Crash appears to be the first of its kind for the troubled F-35 program

A U.S. Marine Corps F-35B stealth fighter was completely destroyed in a crash during training on Friday September 28, officials said. The pilot safely ejected.

The crash appears to be the first of its kind for the troubled F-35 program, marking an unfortunate moment for the most expensive plane in history.

Speaking on condition of anonymity ahead of an official announcement, a defense official told AFP that the Marine Corps F-35 had crashed outside Marine Corps Air Station Beaufort in South Carolina.

“It’s a total loss,” the official said.

The Beaufort County Sheriff’s Office said the pilot safely ejected and was being evaluated for injuries.

The U.S. Marine Corps F-35B variant is capable of taking off from a short runway and landing vertically. The Air Force and Navy have their own models.
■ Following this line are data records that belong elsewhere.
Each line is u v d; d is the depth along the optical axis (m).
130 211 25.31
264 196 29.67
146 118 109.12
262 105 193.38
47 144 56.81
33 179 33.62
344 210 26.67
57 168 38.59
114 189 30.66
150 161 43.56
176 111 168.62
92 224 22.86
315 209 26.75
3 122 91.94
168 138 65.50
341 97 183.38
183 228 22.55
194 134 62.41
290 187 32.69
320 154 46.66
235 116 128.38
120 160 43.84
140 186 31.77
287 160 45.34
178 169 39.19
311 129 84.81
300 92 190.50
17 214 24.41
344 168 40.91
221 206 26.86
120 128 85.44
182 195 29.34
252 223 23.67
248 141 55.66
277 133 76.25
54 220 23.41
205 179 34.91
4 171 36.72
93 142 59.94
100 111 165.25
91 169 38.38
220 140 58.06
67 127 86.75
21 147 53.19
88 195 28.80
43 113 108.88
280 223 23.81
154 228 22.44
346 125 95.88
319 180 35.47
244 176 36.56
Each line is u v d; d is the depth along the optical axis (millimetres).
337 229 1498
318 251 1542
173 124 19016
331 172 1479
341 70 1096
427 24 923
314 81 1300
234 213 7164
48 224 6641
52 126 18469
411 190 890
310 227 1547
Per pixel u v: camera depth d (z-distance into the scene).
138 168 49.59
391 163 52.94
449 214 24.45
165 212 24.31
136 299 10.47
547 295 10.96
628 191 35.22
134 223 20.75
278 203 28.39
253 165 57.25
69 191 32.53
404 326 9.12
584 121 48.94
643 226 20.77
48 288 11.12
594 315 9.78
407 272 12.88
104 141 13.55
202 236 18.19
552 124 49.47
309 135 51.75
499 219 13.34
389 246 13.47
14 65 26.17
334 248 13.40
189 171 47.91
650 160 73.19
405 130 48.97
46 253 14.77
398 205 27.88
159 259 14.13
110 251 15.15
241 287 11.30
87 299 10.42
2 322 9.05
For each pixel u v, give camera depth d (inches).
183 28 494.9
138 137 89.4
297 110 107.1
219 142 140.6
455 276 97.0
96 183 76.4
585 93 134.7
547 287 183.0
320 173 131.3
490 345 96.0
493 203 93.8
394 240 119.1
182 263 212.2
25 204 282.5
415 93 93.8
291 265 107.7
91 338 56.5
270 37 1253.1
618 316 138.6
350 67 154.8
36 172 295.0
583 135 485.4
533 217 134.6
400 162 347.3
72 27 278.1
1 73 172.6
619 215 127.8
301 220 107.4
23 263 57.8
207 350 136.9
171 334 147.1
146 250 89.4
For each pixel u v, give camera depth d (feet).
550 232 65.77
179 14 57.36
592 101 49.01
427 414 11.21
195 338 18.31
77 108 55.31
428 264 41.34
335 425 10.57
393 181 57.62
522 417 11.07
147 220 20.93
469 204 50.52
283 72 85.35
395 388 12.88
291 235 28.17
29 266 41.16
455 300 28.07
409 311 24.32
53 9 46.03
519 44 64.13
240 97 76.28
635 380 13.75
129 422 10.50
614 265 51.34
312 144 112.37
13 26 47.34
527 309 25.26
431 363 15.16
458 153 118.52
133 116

The crash comes just one day after the U.S. military first used the F-35, which has been beset with delays and cost overruns, in combat. Multiple U.S. Marine Corps F-35s struck Taliban targets in Kandahar province, Afghanistan.

With a development program beginning in the early 1990s, the F-35 Lightning II is considered the most expensive weapons system in U.S. history, with an estimated cost of some $400 billion and a goal to produce 2,500 aircraft in the coming years.

But, once servicing and maintenance costs for the F-35 are factored in over the aircraft’s lifespan through 2070, overall program costs are expected to rise to $1.5 trillion.

Proponents tout the F-35’s stealth technology, supersonic speeds, close air support capabilities, airborne agility and a massive array of sensors giving pilots unparalleled access to information.

But the program has faced numerous delays, cost overruns and setbacks, including a mysterious engine fire in 2014 that led commanders to temporarily ground the planes.